Она не читала, но нервно, сердито, рассеянно пролистывала страницы той самой старой антологии – она, способная в любое время, взяв наугад книгу, сразу и целиком погрузиться в текст, нырнуть в него «с книжного бережка» прирожденным движением подводного жителя, возвращаемого в родимый поток.

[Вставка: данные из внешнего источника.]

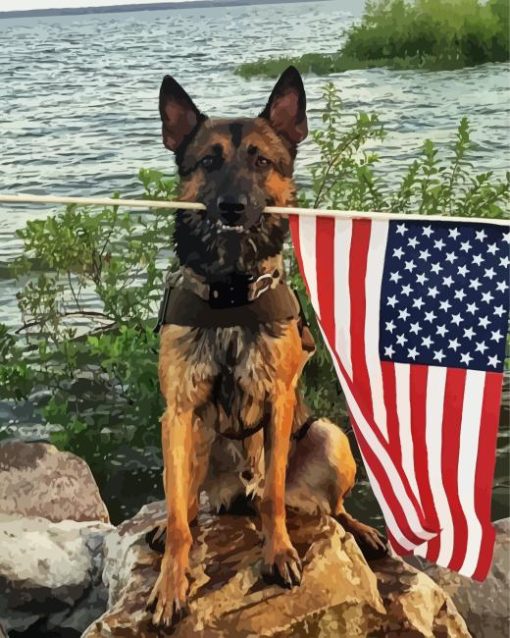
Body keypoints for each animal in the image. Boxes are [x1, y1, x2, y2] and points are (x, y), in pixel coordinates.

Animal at [147, 66, 386, 632]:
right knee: (189, 507)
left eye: (261, 161)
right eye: (208, 161)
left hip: (328, 435)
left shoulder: (279, 404)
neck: (232, 290)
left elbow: (274, 497)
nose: (233, 208)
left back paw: (361, 531)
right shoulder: (178, 411)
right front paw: (171, 583)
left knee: (326, 509)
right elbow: (178, 513)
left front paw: (277, 554)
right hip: (193, 442)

– В жизни не пожимал более влажной, кволой и противной передней конечности, – сказал Ван и, еще раз выругавшись (музыка внизу прервалась), отправился в ватер-клозет при детской, где имелся рукомойник. В окошко он видел, как Рак укладывает в приделанную под рулем велосипеда корзинку тучный черный портфель и вихляво трогает с места, сняв шляпу перед не обратившим на него никакого внимания садовником. Этот тщетный жест исчерпал присущую неловкому велосипедисту способность удерживать равновесие: Рак зацепил шедшую вдоль другой стороны дорожки живую изгородь и сверзился внутрь нее. Минуту-другую он провел в тесном единении с бирючиной, так что Ван даже прикинул, не спуститься ли на помощь. Садовник повернулся к больному, не то пьяному музыканту спиной, но тот, благодарение небу, все же выбрался из кустов и снова принялся пристраивать портфель в корзину. Вскоре он медленно укатил, а Ван в приливе непонятного омерзения плюнул в унитаз.

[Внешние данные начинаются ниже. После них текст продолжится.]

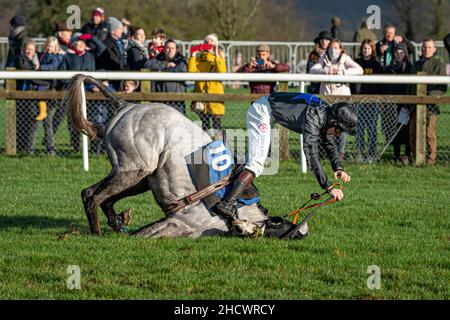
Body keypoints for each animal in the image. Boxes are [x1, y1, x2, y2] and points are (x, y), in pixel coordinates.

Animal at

К его возвращению Ады в гардеробной не было. Он отыскал ее на балконе чистящей яблоко для Люсетты. Добрый пианист непременно притаскивал своей ученице яблоко, или несъедобную грушу, или чету мелких слив. Так или иначе, это был его последний подарок.
– Тебя мадемуазель зовет, – сказал Ван Люсетте.

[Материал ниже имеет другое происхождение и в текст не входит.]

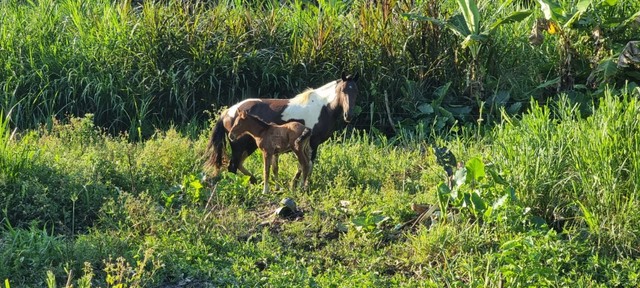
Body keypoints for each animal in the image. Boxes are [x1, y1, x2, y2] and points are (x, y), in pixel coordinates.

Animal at [204, 72, 358, 180]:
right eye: (343, 90)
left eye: (356, 91)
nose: (348, 115)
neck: (323, 107)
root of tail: (228, 112)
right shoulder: (313, 143)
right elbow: (307, 164)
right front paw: (298, 184)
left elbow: (305, 164)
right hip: (239, 145)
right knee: (232, 166)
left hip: (249, 145)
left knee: (239, 164)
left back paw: (255, 180)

– Потерпит, – сказала Ада, без спеха продолжая снимать с яблока «совершенную стружку» – желто-красную ленточку, на которую Люсетта взирала в ритуальном оцепенении.
– Меня ждет работа, – буркнул Ван. – Осточертела, слов нет. Буду в библиотечной.
– Ладно, – не оборачиваясь, чистым голоском отозвалась Люсетта – и восторженно вскрикнула, поймав на лету оконченную гирлянду.
Он провел полчаса в поисках книги, в прошлый раз засунутой им не на то место. Когда он наконец отыскал ее, выяснилось, что аннотировать в ней больше нечего, стало быть, и книга ему уже не нужна. Несколько времени он пролежал на черном диване, но страстное наваждение едва ли не стало от этого лишь неотвязней. Он надумал вернуться на верхний этаж по улиточной лестнице и, вступив на нее, с болезненным томлением вспомнил, словно нечто неизъяснимо упоительное и безнадежно невозвратимое, Аду, поспешающую со свечкой наверх в ночь Неопалимого Овина, навек запечатленного в его памяти с заглавных букв, – и самого себя, следующего в пляшущем свете за ее ягодицами, икрами, ретивыми раменами и льющимися волосами, и тени, колоссальным наплывом черных геометрических форм настигавшие их, пока они, кружа, поднимались вдоль палевой стены. На сей раз дверь третьего этажа оказалась запертой изнутри на засов, пришлось снова спуститься в библиотечную (пустоватое огорчение потеснило воспоминания) и подняться парадной лестницей.